The Benson Pioneer Cemetery is also known as the 7th Street Cemetery. The land was deeded to the City of Benson as a cemetery by the Pacific Improvement Company; the California based land company of the Southern Pacific Railroad, in March 1929.
Burial plots were sold to residents by the City of Benson and the Cemetery continues to be maintained by the City. The first person buried was William McDonald, October 10, 1881. His grave is unmarked. The first marked grave is Charles H Fullerton, buried October 13, 1883. The last burial was Nicholas Solis in 1975. Some graves contain several bodies, as was common in old cemeteries.
The original map of the grave sites has been lost and a grass fire destroyed many markers. Surveys and updated information have been created through the diligent efforts of several preservation volunteers.

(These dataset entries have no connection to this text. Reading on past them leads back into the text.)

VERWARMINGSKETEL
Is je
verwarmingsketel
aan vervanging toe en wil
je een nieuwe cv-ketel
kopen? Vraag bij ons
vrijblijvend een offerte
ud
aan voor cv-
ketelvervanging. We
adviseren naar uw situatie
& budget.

Information was gathered from the Diocese of Tucson Archives, the LDS Family Center, and the descendants of those laid to rest in the historic cemetery.
The small cemetery has a mysterious side to it as well. Almost everyone in Benson can tell you the story of Los Tiraditos or the Lost Castaways. In 1882 or 1883 Arizona was still a territory and there was not much in the way of law and order. Benson was a typical new railroad town. Although not as famous as some of the other towns in Cochise County, it had its share of gunslingers, gamblers and thieves. A train was robbed by two bandits and luckily captured almost immediately. About that same time, a horse thief was apprehended and brought in with the train robbers. Three Mexican males were accused of these crimes. The story does not indicate whether a trial was held or not. The three men were hung for their wrongdoings on the main street of Benson. Ropes were thrown over beams inside or just outside the local stores and western justice was rendered.
The “upstanding” people of Benson decided that these men would not be allowed to be buried in the town cemetery as that was considered hallowed ground. Sadly, the three men were buried across a wash behind the cemetery in shallow graves marked with wooden crosses.
The Mexican members of the community felt these men were innocent. Over the years these lonely graves became a shrine to some of the town folk. Candles were lit and left near the mesquite trees across the wash. Bright crepe paper flowers were tenderly placed on the mounds. All Saints Day still finds the grounds of Los Tiraditos cleaned and decorated. Erosion continues to keep the three men from the grounds across the wash of the historic cemetery. Some locals claim that late at night you can still hear an eerie moaning as the three souls plead for a resting place within the hallowed grounds of the historic 7th Street Cemetery.